*PROBLEMS TO SOLVE*
A - Answer these questions from the malnutrition text, one answer per line, marked the same way:
(i) According to the survey cited, what share of children under the age of 3 years were underweight?
(ii) What share of men aged 15-49 years had below-normal body mass index?
(iii) In the strategy the text favors, what role is the FCI bound to play?
B - Please translate this sentence from the malnutrition text into Spanish: "India fares worse than many sub-Saharan African countries in terms of malnutrition."

*PAGE TEXT*
If we look at more direct measures of malnutrition, the picture is perhaps even grimmer. According to the latest National Family Health Survey (NFHS, 2005-06), about 40%of children under the age of 3 years were underweight, and about 45% were stunted. Close to 80% of children aged 6-35 months and 58% of pregnant women aged 15-49 years were anemic. About 33% of women and 28% of men aged 15-49 years had below-normal body mass index. India fares worse than many sub-Saharan African countries in terms of malnutrition.

Given these well-known facts and trends on hunger and malnutrition, it seems foolhardy to use the fact of a changed production situation in the domestic economy to argue for the weakening the FCI. The alternative, and to our mind, more sensible route would be to use increased domestic production to directly address the problems of hunger and malnutrition. In this strategy, the FCI is bound to play a more rather than less important role.

 

Fulfilling its Objectives?

*RECORDS*
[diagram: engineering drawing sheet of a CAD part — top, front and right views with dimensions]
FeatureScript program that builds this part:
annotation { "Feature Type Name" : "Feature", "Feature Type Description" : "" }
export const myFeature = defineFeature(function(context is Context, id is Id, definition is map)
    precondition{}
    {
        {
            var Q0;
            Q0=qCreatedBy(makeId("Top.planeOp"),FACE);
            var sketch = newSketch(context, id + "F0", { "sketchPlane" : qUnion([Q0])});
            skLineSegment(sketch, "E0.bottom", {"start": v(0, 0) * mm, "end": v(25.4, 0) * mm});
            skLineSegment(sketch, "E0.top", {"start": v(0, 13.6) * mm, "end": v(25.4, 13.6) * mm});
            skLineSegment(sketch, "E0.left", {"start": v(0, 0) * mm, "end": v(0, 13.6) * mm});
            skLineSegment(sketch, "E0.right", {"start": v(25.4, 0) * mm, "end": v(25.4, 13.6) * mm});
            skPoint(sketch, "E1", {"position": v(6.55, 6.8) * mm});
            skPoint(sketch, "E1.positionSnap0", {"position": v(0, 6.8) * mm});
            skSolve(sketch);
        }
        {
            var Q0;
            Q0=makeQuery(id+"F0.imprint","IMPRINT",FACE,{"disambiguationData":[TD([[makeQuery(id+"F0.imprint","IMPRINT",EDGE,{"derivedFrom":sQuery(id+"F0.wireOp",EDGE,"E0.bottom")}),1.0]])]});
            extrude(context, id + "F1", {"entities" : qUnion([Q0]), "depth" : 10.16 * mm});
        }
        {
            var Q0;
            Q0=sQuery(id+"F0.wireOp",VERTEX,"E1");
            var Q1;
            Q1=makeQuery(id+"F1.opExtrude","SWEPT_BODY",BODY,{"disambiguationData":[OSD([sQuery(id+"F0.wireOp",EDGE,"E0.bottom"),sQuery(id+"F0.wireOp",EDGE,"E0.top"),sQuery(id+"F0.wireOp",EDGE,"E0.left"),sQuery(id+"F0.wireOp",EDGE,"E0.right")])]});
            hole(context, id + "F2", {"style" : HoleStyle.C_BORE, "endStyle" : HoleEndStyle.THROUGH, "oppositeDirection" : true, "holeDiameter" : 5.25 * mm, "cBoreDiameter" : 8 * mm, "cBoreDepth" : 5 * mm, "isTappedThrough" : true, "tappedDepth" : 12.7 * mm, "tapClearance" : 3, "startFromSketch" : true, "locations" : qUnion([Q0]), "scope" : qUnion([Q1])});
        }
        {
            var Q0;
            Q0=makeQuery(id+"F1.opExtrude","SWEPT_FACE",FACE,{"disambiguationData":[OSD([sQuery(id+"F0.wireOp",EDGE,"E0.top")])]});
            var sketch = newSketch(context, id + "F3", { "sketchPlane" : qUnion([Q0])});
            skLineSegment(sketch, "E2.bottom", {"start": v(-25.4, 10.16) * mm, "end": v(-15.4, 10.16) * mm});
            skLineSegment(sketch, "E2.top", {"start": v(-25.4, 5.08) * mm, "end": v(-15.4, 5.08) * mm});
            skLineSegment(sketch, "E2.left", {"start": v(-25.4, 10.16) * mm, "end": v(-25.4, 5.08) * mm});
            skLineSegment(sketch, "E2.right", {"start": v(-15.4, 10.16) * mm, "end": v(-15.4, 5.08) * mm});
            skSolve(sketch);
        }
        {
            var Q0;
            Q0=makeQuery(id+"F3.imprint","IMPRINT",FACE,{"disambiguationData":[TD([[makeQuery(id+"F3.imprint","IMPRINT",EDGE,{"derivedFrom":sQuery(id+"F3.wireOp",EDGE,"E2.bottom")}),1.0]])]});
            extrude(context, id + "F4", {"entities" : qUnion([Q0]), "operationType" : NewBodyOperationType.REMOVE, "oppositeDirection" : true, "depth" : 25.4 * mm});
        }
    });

*RESPONSES IN ORDER*
A -
(i) About 40%.
(ii) About 28%.
(iii) A more, rather than less, important role.

B - La India sale peor parada que muchos países del África subsahariana en materia de desnutrición.